■ Entries provided
== Segment start ==
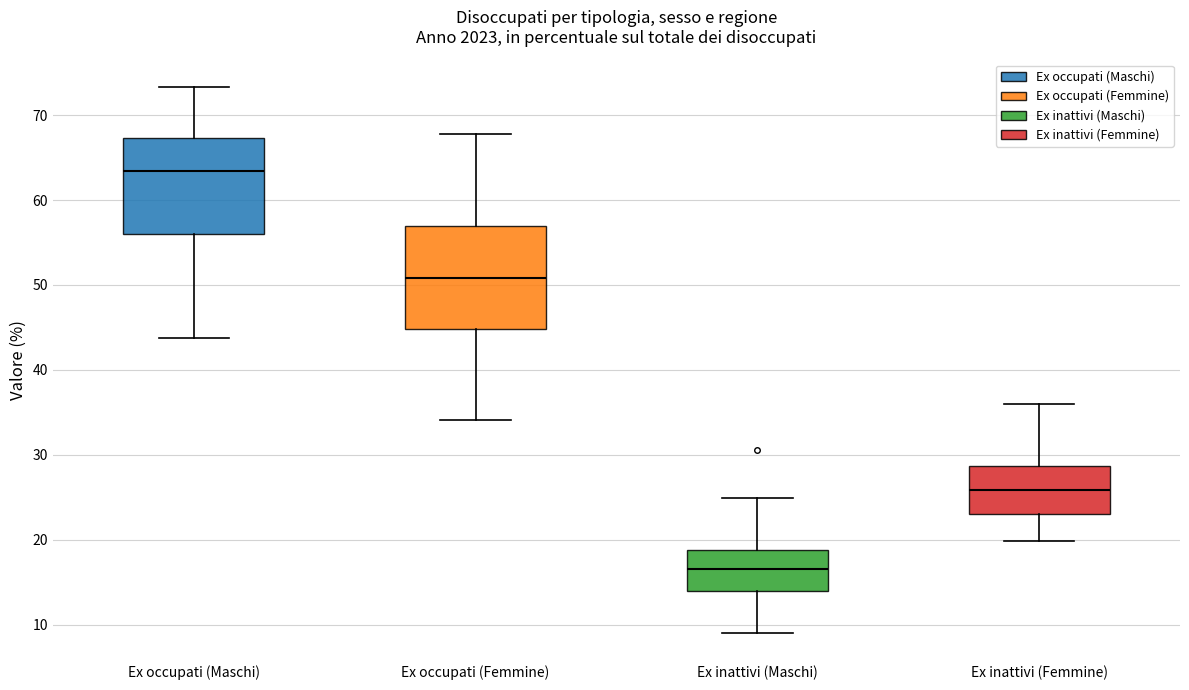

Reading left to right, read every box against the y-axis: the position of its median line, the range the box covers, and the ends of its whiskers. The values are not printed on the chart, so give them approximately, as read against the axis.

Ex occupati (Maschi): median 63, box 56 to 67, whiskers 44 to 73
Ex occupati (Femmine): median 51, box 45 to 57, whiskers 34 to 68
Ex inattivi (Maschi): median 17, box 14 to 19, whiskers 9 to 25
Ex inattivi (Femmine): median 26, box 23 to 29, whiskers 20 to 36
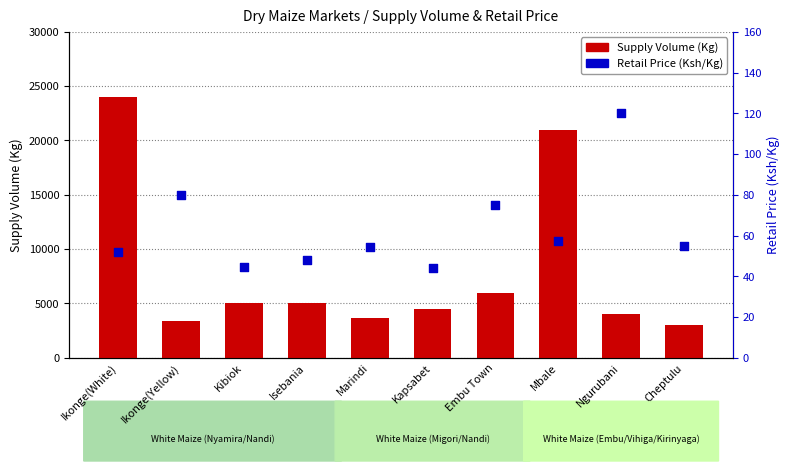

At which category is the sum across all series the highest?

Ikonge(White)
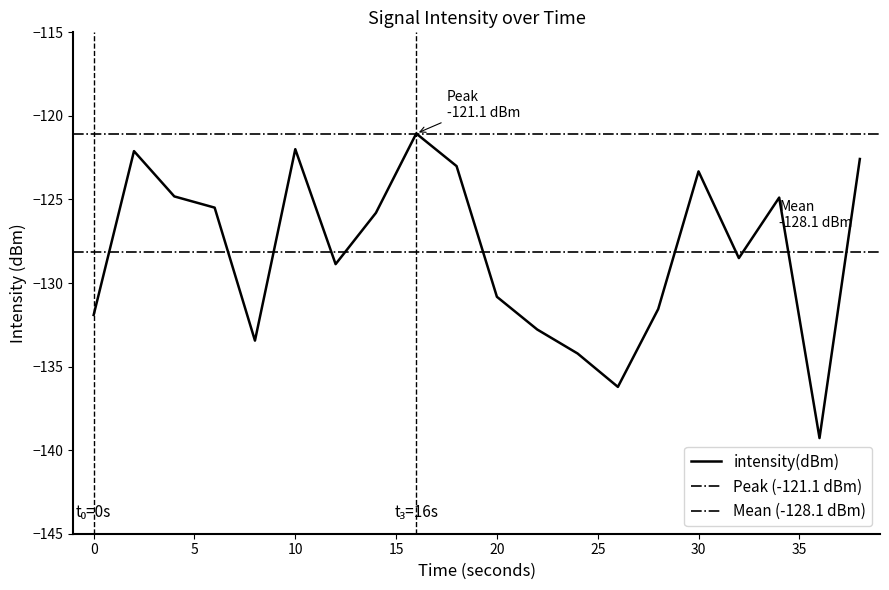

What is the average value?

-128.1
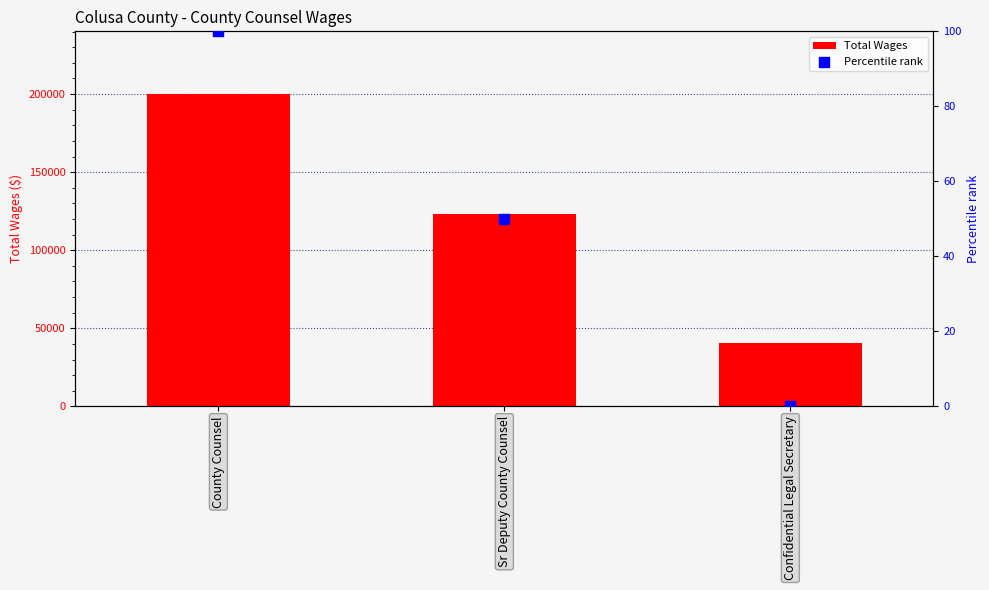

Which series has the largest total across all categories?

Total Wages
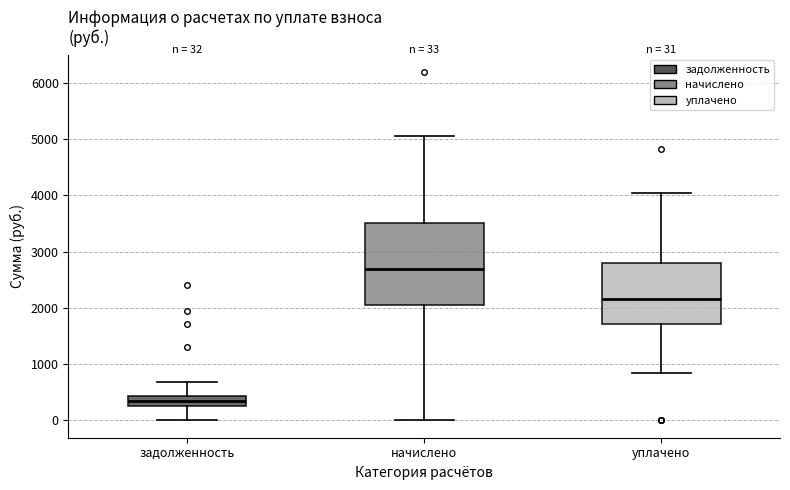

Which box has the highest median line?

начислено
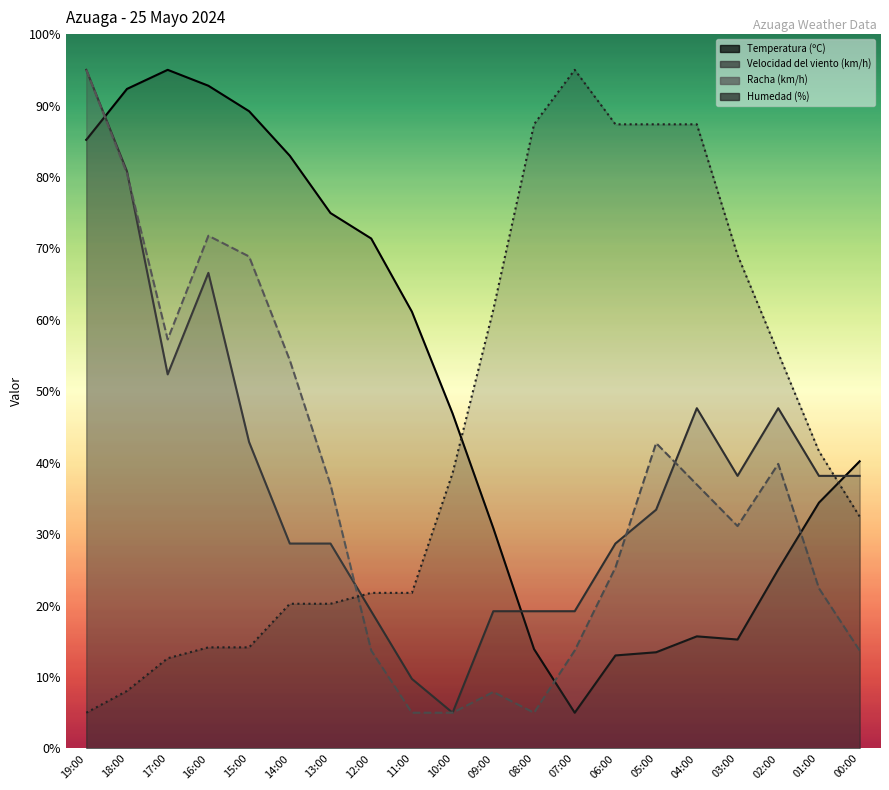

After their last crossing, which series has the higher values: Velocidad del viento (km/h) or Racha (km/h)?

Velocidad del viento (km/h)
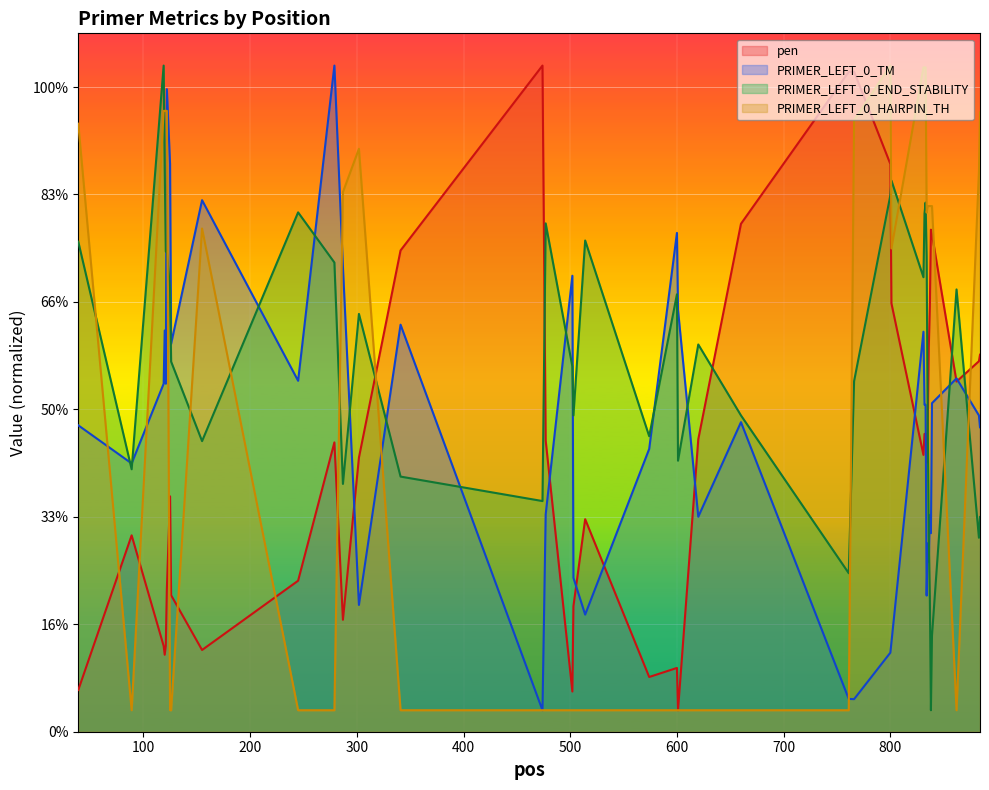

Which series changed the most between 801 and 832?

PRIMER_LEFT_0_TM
== Segment end ==
■ Task instructions
Repeat all of the lines above word for word, but leave the pictures out of your answer.

■ Result below
Reading left to right, read every box against the y-axis: the position of its median line, the range the box covers, and the ends of its whiskers. The values are not printed on the chart, so give them approximately, as read against the axis.

Ex occupati (Maschi): median 63, box 56 to 67, whiskers 44 to 73
Ex occupati (Femmine): median 51, box 45 to 57, whiskers 34 to 68
Ex inattivi (Maschi): median 17, box 14 to 19, whiskers 9 to 25
Ex inattivi (Femmine): median 26, box 23 to 29, whiskers 20 to 36

At which category is the sum across all series the highest?

Ikonge(White)

What is the average value?

-128.1

Which series has the largest total across all categories?

Total Wages

Which box has the highest median line?

начислено

After their last crossing, which series has the higher values: Velocidad del viento (km/h) or Racha (km/h)?

Velocidad del viento (km/h)

Which series changed the most between 801 and 832?

PRIMER_LEFT_0_TM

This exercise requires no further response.